WORK TASK:
Rewrite the items from the first line up to and including the line with "Мы предоставляем своим", swapping "Казахстане" for "Кыргызстане" and leaving everything else as it is. Return only those lines.

━━ DATA

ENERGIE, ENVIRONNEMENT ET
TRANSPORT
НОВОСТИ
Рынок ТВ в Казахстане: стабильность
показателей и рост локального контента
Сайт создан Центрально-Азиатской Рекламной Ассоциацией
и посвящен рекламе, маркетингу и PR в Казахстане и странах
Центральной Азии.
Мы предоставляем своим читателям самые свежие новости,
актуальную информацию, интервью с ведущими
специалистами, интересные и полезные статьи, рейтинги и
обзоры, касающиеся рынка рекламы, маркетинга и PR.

━━━━

WRITTEN SOLUTION:
ENERGIE, ENVIRONNEMENT ET
TRANSPORT
НОВОСТИ
Рынок ТВ в Кыргызстане: стабильность
показателей и рост локального контента
Сайт создан Центрально-Азиатской Рекламной Ассоциацией
и посвящен рекламе, маркетингу и PR в Кыргызстане и странах
Центральной Азии.
Мы предоставляем своим читателям самые свежие новости,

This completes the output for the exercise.